Manhattan Project Beer Company just made its biggest move beyond Dallas, locking in a 15-year taproom site inside the Foster Pavilion parking garage near Baylor University. The Waco City Council approved the lease on April 21 for about 10,260 square feet at 600 S. University Parks Drive, a space that will take up roughly half of the first-floor retail area and comes with two five-year renewal options.
That approval matters because the city is treating the deal like a district-building project, not a simple landlord-tenant swap. Waco expects the lease to produce about $3.6 million over 15 years, while the city will spend up to $2.49 million to finish the first-floor retail shell.
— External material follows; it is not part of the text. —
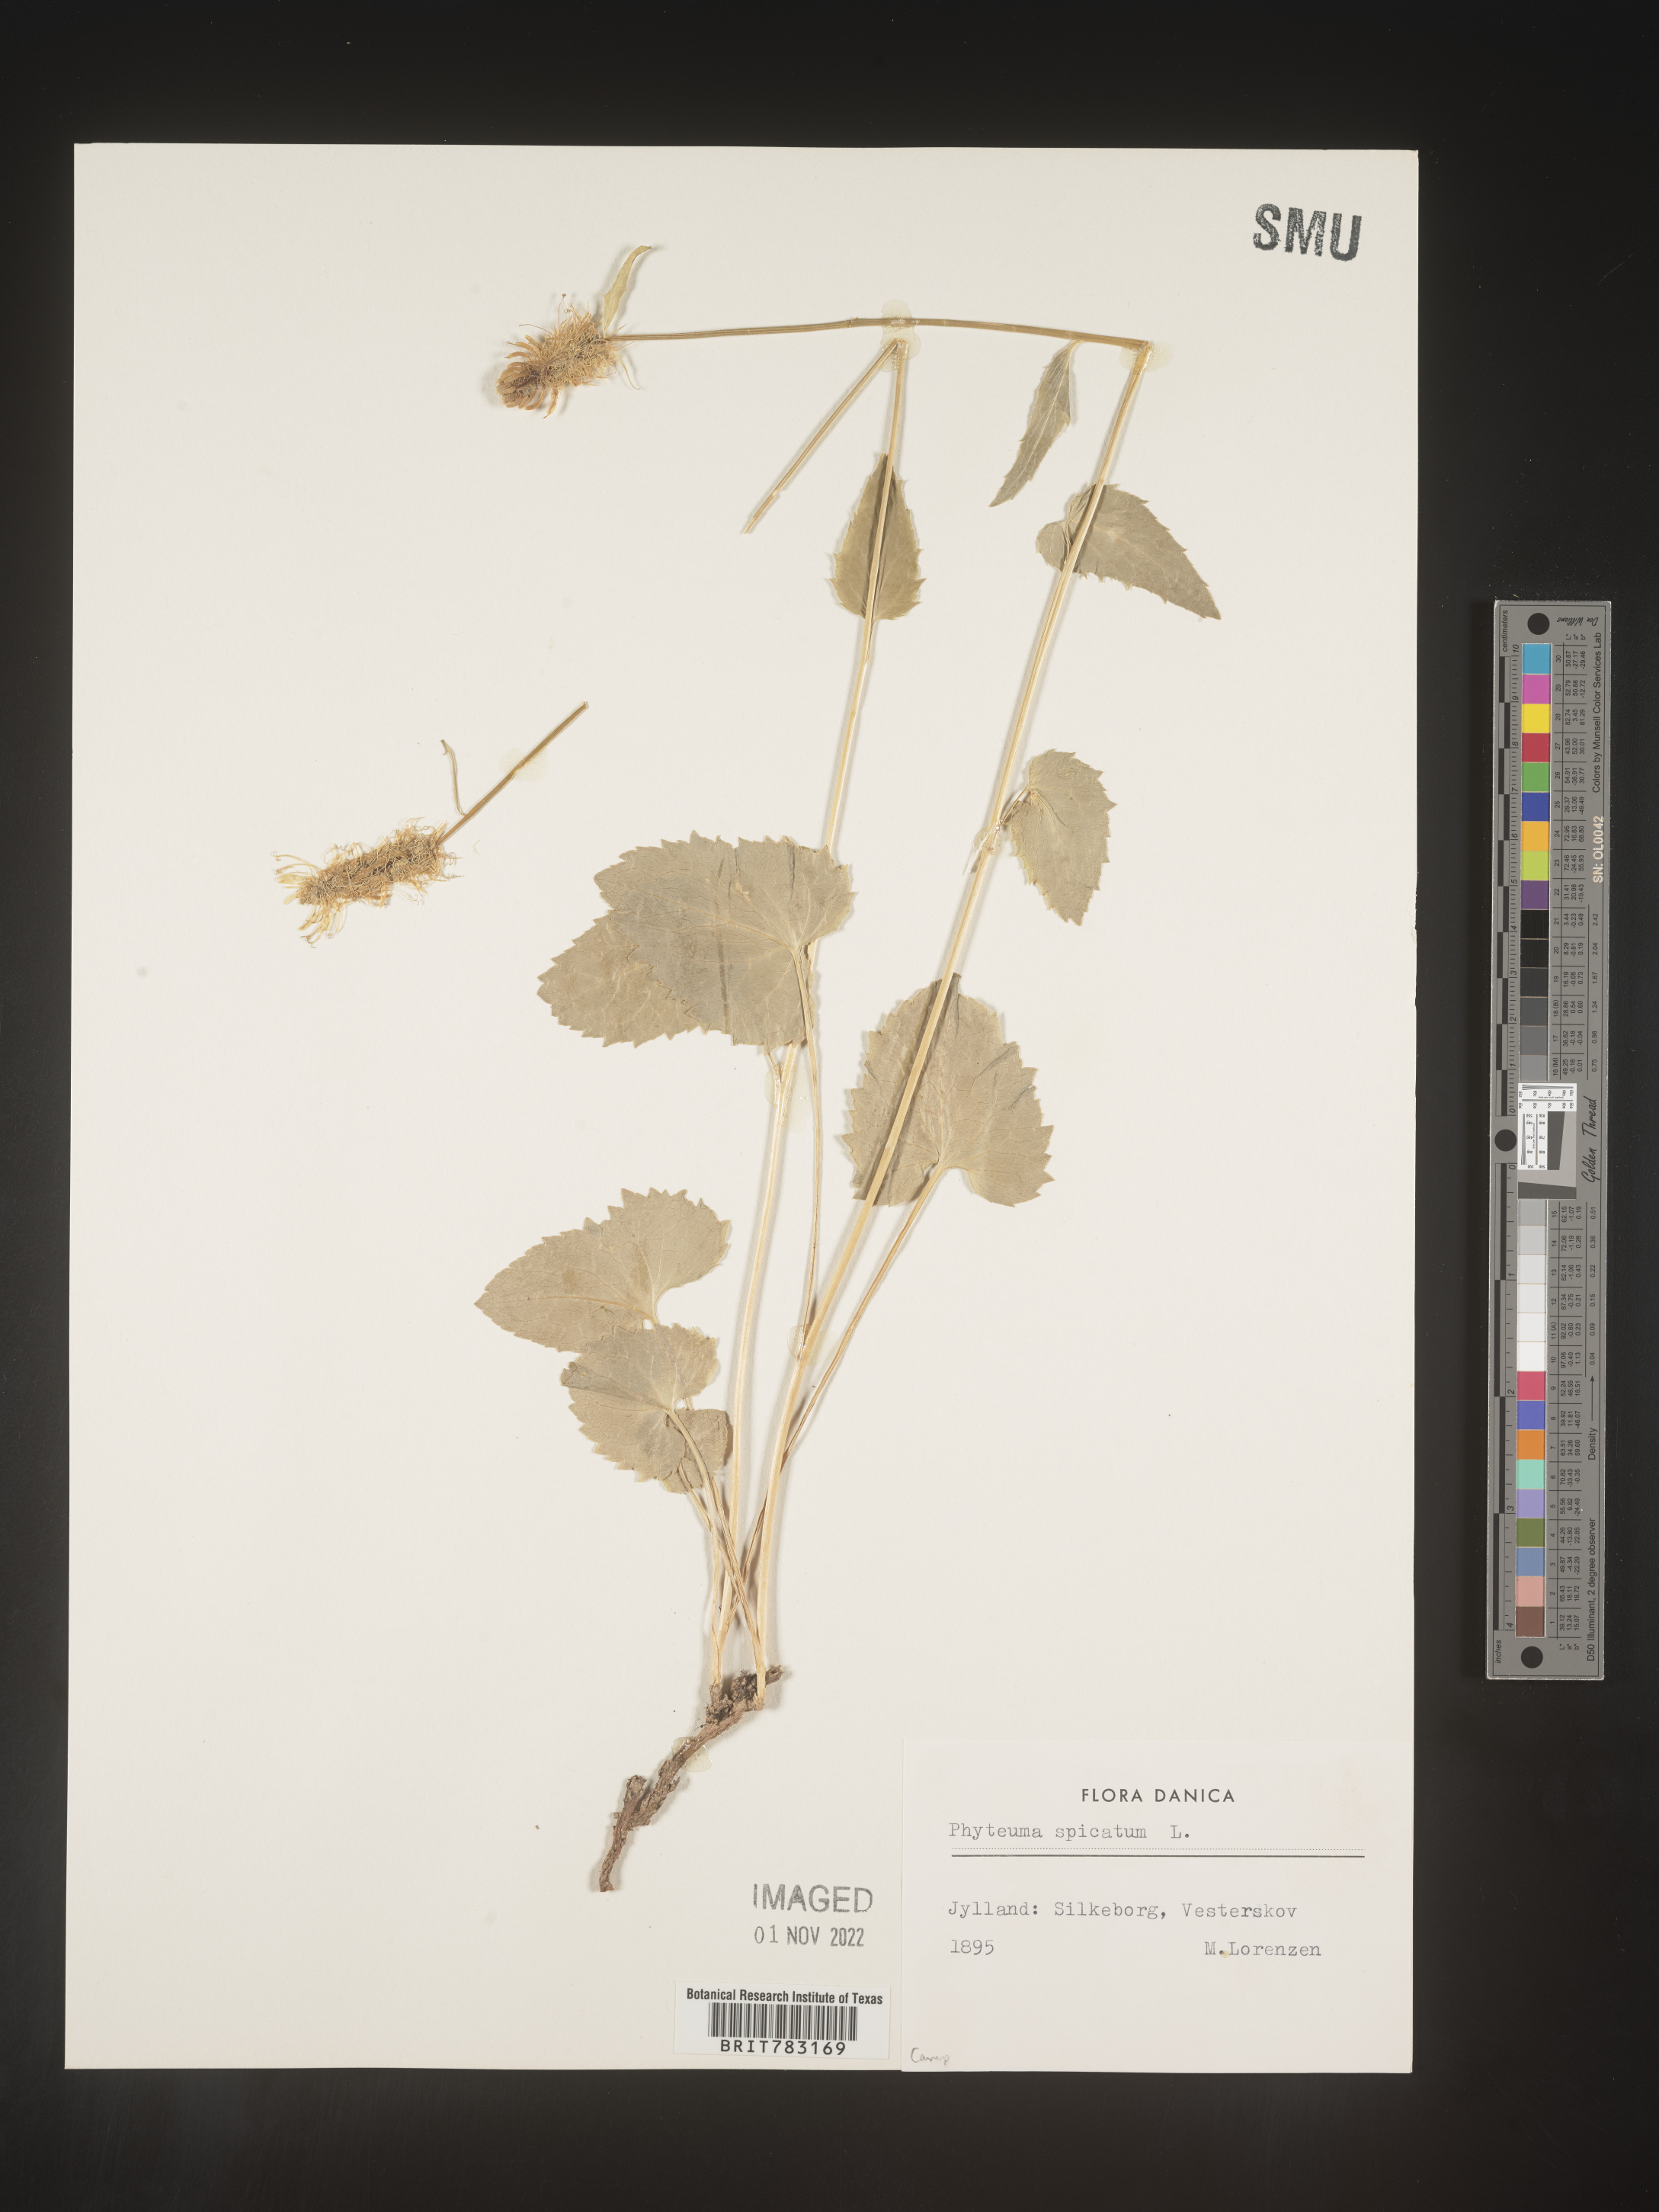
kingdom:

The buildout is designed to bring the unfinished garage space to white-box condition, with money set aside for mechanical, electrical, plumbing, framing and flooring work. The result is a full public-private finish for a site the city has long viewed as part of the Foster Pavilion plan.
For Waco drinkers, the location is the story. A taproom in a parking-garage setting next to Baylor gives Manhattan Project a built-in audience every time the Bears play, Foster Pavilion hosts an event, or visitors move through the University Parks Drive corridor. City leaders have framed the garage and pavilion complex as part of a mixed-use sports entertainment destination, and the brewery now becomes one of the clearest examples of that strategy in action. It is a bet that foot traffic from game days and event nights will spill into everyday business as well.

Manhattan Project fits that kind of site because the brand already knows how to run a destination room. The brewery traces its roots to 2010, when Karl Sanford, Misty Sanford and Jeremy Brodt first came together to design a beer for the Sanfords’ wedding. The company started making beer in 2016, then opened its Dallas taproom in late 2019 after building a following through contract brewing. In Dallas, the taproom has grown into a beer-and-food operation with coffee, a scratch kitchen, live music and 20 beer taps, which suggests the Waco location will be more than a neighborhood bar.
The target opening is May 2027, and the long runway underscores how much has to happen before the first pint is poured. But the lease approval already signals confidence from both the city and the brewery that Baylor-adjacent retail can work as a lasting craft beer anchor, not just a game-day stop.